This year, I have lived in West Palm Beach, Fla.; Bangor, Maine; Danbury, Conn.; Chester, Vt.; and Burlington, Vt. I have lived in a condominium, an apartment building, a glorified frat house, and with a family whose kids had all grown and moved away. I have worked in level one trauma center emergency departments and operating rooms, rural private practices, university clinics and locked psychiatry wards. I have worked alongside doctors from Syria, Guatemala, India, Puerto Rico, California, and Vermont. This is what life is like as a third year medical student at the University of Vermont.
I can’t imagine having a clearer picture of how different medicine can be around the country, or having a bigger appreciation for sleeping in my own bed and not living out of a suitcase. I have been given the opportunity to live with many of my classmates with whom I was not particularly close before a rotation, some of them becoming very close friends. I have also gotten used to being put in new situations, over and over again, and learning to sit with the discomfort and uncertainty until I figured out where I fit.

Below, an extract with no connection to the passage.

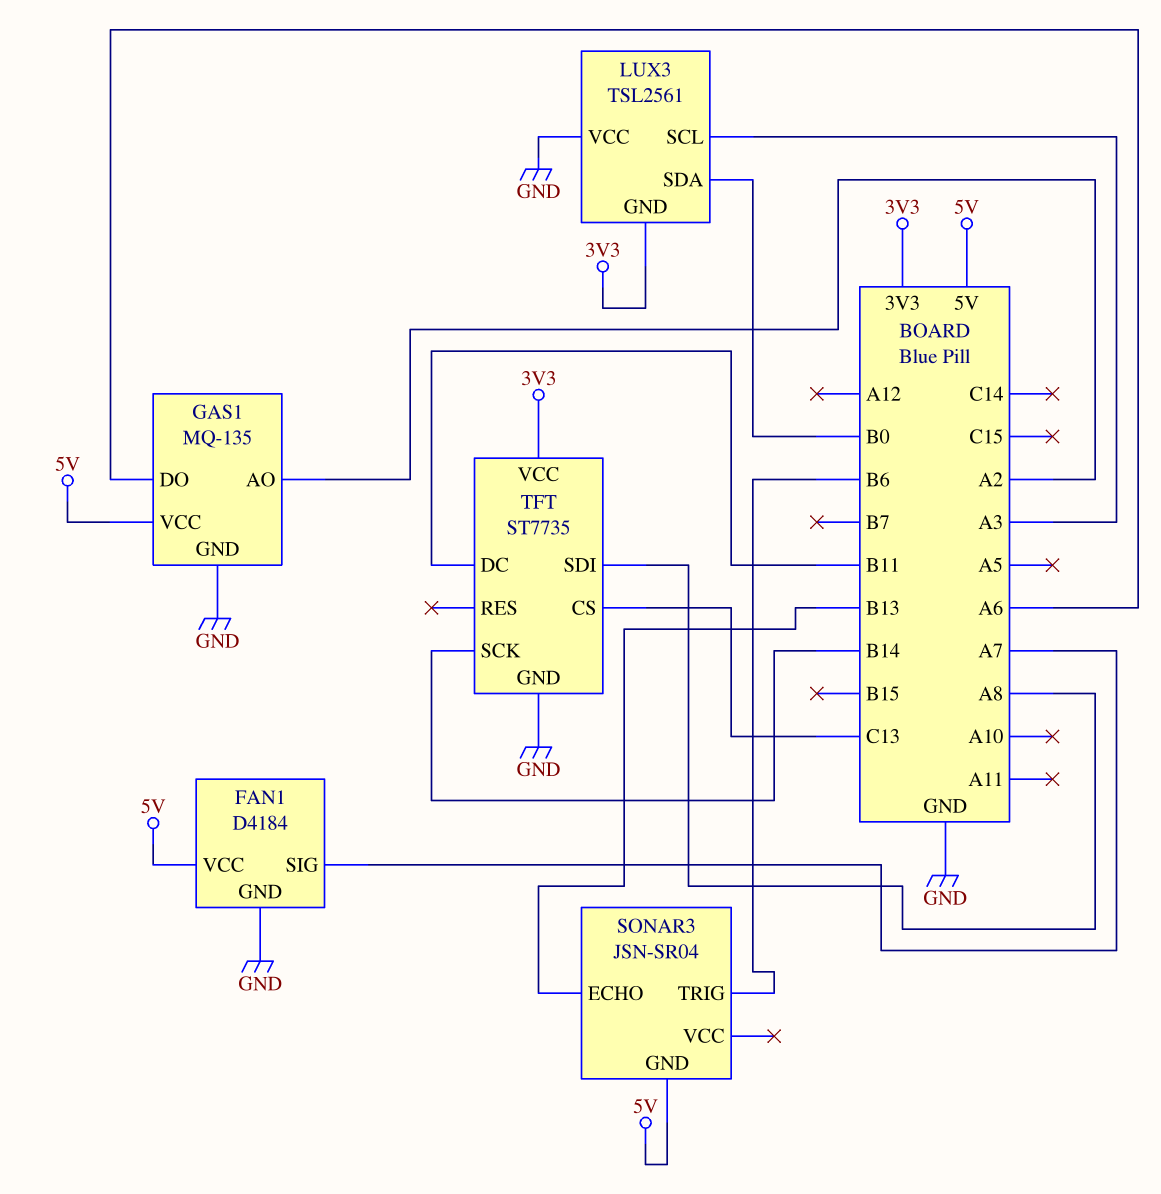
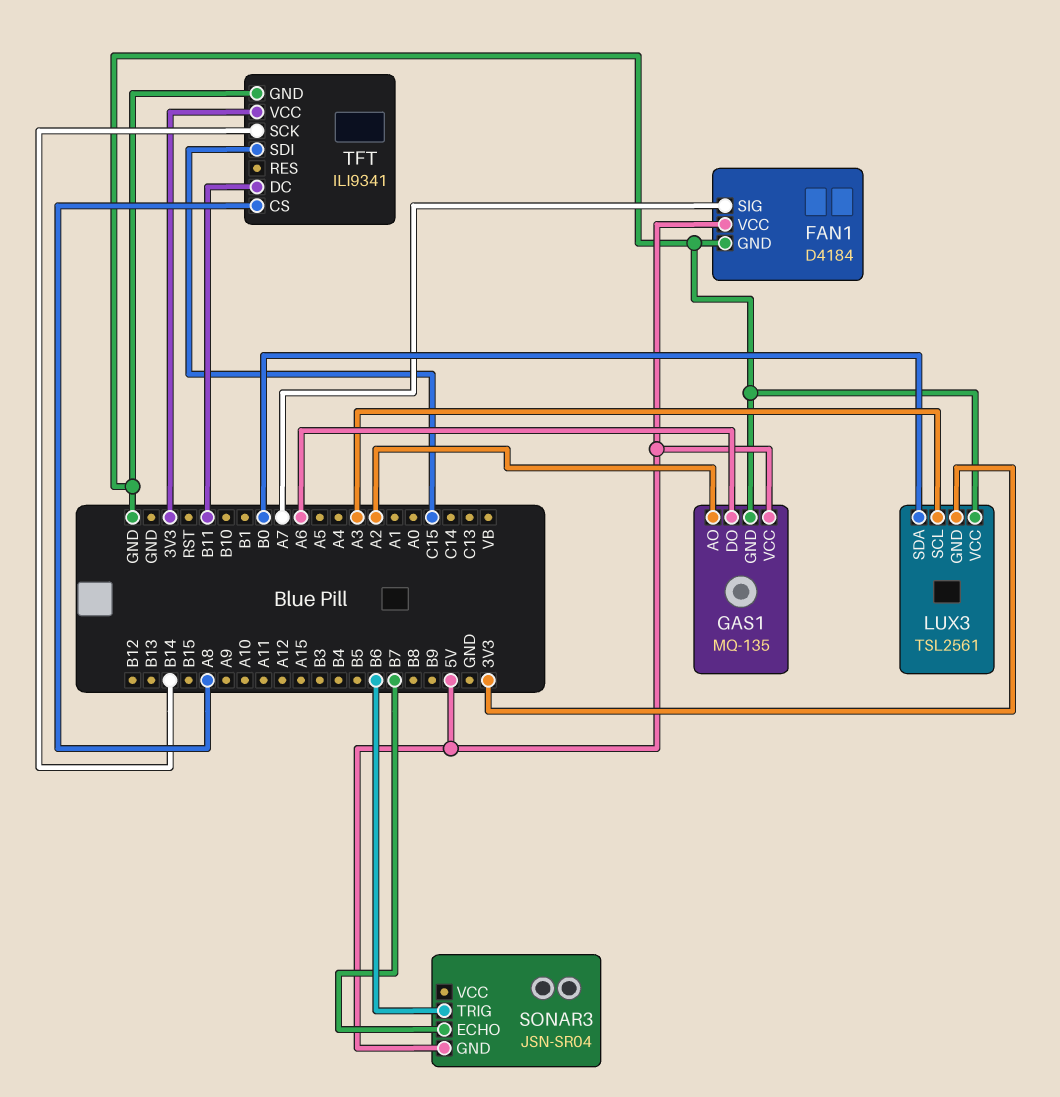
SONAR3 pin ECHO: B13 -> B7
TFT: ST7735 -> ILI9341
TFT pin CS: C13 -> A8
TFT pin SDI: A8 -> C15

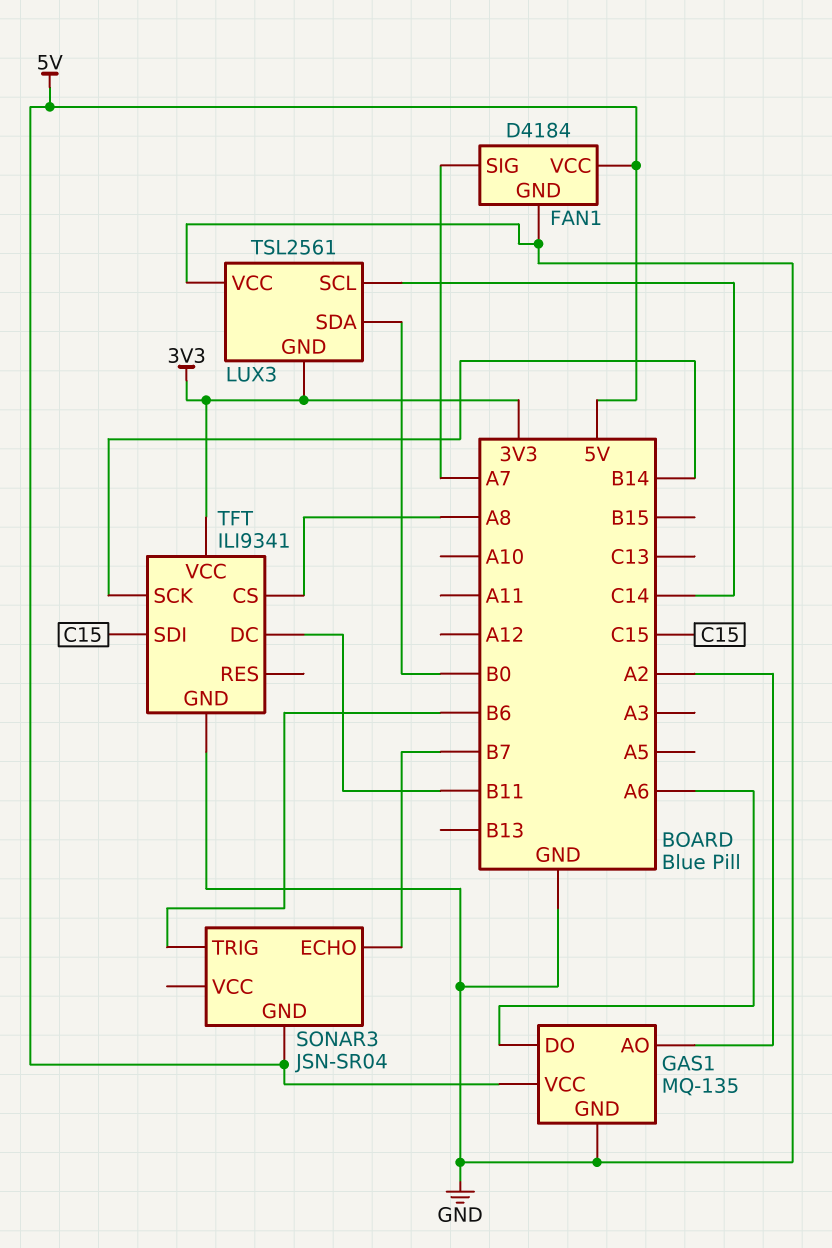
LUX3 pin SCL: A3 -> C14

We often are thrown into a medical team who has been working together for years. We are one of hundreds of medical students with whom they will work. At the beginning, we literally have NO idea what we are doing – where to stand, who to talk to, what our role is, and how we can contribute are all things we figure out along the way. We are transient, albeit important, pieces of their puzzles. When we finally learn what is expected of us, have learned everyone’s names, and feel semi-comfortable with the medical management of that particular specialty, it is time to move on to the next rotation.
This has done multiple things for me. For one, I cannot imagine many situations in which I would feel intimidated or uncomfortable anymore. I am now immune to that, and pretty ready to work with whoever, whenever, on whatever. I have figured out how to live somewhere where I know absolutely no one at all, and how to be okay with entertaining myself, including going out to dinner alone. I have gotten a better idea of how excellent teams work together, in addition to seeing how not-so-excellent teams have an effect on patient care. I have also learned a lot more about what I might be looking for in a residency program. I have worked in cities, rural areas, in large programs, small programs etc., giving me the opportunity to see what works for me.
This was a year of inward exploration and personal growth. Not going to lie – there were definitely some tears and nights of misery along the way. There are a lot of parts of third year that I am ecstatic I will never have to do again. If I could do it all over, though, I’m not sure I would change it. It is definitely the challenging, uncomfortable situations that have strengthened me most as a person and taught me the most about myself, and I am now as prepared as I could be for the inevitable uncomfortable situations to come.